If you are running an e-commerce store or collecting users' personal information on site through webforms and not following proper maintenance and security protocols, you could be
- Opening yourself up for a website security hack which could both flatline your site and get you blocked by Google search engines
- Putting your customers and their personal information at risk for personal data breaches and identity theft
- In violation of PCI DDS (Payment Card Industry Data Security Standard), your states’ data privacy laws, or the FTC (Federal Trade Commission) Act, which means to a certain extent you could be held liable for any security breeches that happen on your site.
If you are going to own and run a website that collects personal information or is selling goods online, you need to be a responsible website owner and maintain the proper security systems to ensure both your site, your reputation and your web visitors stay safe and secure.
OK, so how do I secure my website?
The first step in ensuring proper infrastructure for your website is to sign up with a secure and reputable host, (not just the cheapest one you can find).
Whichever host you chose, it is important that they include their own WAF (Web Application Firewall) to help mitigate attacks. The hosting company should prioritize security and have a dedicated team constantly monitoring for vulnerabilities in server software, applications, modules and PHP versions.
Both these hosts offer a top of the line WAF, Free wildcard SSL certification (another very important element in your website security plan which MUST be applied), free Daily automatic backups and much more.

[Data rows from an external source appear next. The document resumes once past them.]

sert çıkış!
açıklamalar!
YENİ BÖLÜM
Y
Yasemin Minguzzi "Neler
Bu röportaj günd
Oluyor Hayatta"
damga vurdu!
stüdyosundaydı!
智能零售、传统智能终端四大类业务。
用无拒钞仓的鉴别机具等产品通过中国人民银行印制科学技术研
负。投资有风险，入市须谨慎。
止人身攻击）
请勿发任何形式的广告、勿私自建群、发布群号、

Both hosts beginner level plans (which are typically appropriate for any single site with low - medium traffic) start at $180/year.
2. wordpress security software
Next, you're going to need to purchase and install a dedicated Wordpress security software. You will want one that will perform scheduled malware security scans of all your site's files to look for file changes, vulnerabilities and injected code.

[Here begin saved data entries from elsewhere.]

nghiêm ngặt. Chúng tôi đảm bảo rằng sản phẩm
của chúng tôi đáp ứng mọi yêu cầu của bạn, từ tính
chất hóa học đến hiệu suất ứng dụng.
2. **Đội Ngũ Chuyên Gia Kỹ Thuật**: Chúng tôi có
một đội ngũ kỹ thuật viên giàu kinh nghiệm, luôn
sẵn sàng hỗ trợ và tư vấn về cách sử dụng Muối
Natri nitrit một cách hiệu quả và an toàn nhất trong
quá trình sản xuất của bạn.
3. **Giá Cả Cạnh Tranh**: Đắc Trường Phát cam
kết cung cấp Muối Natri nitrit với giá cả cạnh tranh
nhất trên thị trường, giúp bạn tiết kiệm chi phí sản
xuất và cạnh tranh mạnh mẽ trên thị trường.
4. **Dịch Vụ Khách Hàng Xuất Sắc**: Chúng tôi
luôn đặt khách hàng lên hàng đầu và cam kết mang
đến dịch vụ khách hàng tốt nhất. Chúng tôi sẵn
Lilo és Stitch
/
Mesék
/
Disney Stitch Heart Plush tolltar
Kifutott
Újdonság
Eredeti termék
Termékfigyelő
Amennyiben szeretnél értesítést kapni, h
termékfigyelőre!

There is a lot of debate as to which security software is the best, but the software that continually rises to the top and seems to be the gold standard for website security is Sucuri.
You'll need to educate yourself on how to setup, implement and monitor Sucuri's systems on your site and spend time each month monitoring and making the appropriate patches and upgrades when applicable.

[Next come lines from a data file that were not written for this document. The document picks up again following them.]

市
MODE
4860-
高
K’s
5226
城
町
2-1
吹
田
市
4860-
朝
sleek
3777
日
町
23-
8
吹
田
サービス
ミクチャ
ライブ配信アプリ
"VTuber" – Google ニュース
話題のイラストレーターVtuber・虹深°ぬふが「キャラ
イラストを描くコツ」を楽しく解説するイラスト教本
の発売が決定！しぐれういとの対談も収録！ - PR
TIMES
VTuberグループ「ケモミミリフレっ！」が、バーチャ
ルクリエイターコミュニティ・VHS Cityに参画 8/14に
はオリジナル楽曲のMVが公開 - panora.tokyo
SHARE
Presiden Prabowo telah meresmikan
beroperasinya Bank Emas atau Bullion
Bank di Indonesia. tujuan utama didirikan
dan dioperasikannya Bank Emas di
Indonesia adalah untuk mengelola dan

Sucuri's Basic Platform plan which is said to be "Perfect for bloggers and small site owners" will run you $199.99 / year.
3. Own your plugin licenses & Keep up to date
Next, you need to make sure you own the licenses for any and all plugins and themes your site is currently running. One of the most common source of attack on Wordpress sites is through plug-in vulnerabilities. Plug-in creators will routinely put out updates to help patch these security vulnerabilities along with updates to fix bug and compatibility issues.
Most premium plug-ins come with a yearly licensing fee. If you are not working with a developer, you need to make sure you own all your licenses and are keeping all these plug-ins up to date.
The licensing costs for the plugins running on your site is completely dependent on your site's individual structure. The average cost for your site's licenses could be anywhere from $0 - $500/year.
4. keep offsite backups
Speaking of plugin updates, it's also important for you to keep regular offsite backups.
In addition to the possibility of your host's backups being corrupted after a security failure, you will also want offsite backups to be able to quickly roll your site back to its previous state in the event of a misconfiguration following a plugin or theme update.
Before you go to update your plug-ins or themes, you should always run a secure off site backup first. Sometimes a new plugin update can cause conflicts with other code running on the site leading you to experience either the "white screen of death" or other frustrating conflicts throughout the site. In this event, you will want to be able to quickly roll back your website to the state it was in prior to the version update so you don't experience any prolonged downtime.
UpdraftPlus is a great plugin to help with making offsite backups. If you already have a subscription to a remote cloud storage such as DropBox, Google Drive or AWS, the free version of the plugin will suite you just fine.
5. Use difficult passwords and limit access
The final thing we'll cover is the importance of using difficult passwords and limiting administrative access to your site.
At a rate of 15 million key attempts per second, the average 7-character password takes about 9 minutes to crack. Hopefully you are properly maintaining your firewall and have blocking protocols in place to permanently ban any IPs who incorrectly guess your password after 5 or more attempts, but regardless of your firewall, you need to make sure you are using difficult and convoluted passwords.
The basic rule of thumb is - if you can pronounce your password, it's not secure. In order to keep track of all our passwords we use a great password manager called LastPass.
Though there is more that could be talked about regarding the process of Wordpress Security, if you follow the basic protocols listed above, you will be well on your way to securely maintaining your website and gaining overall peace of mind.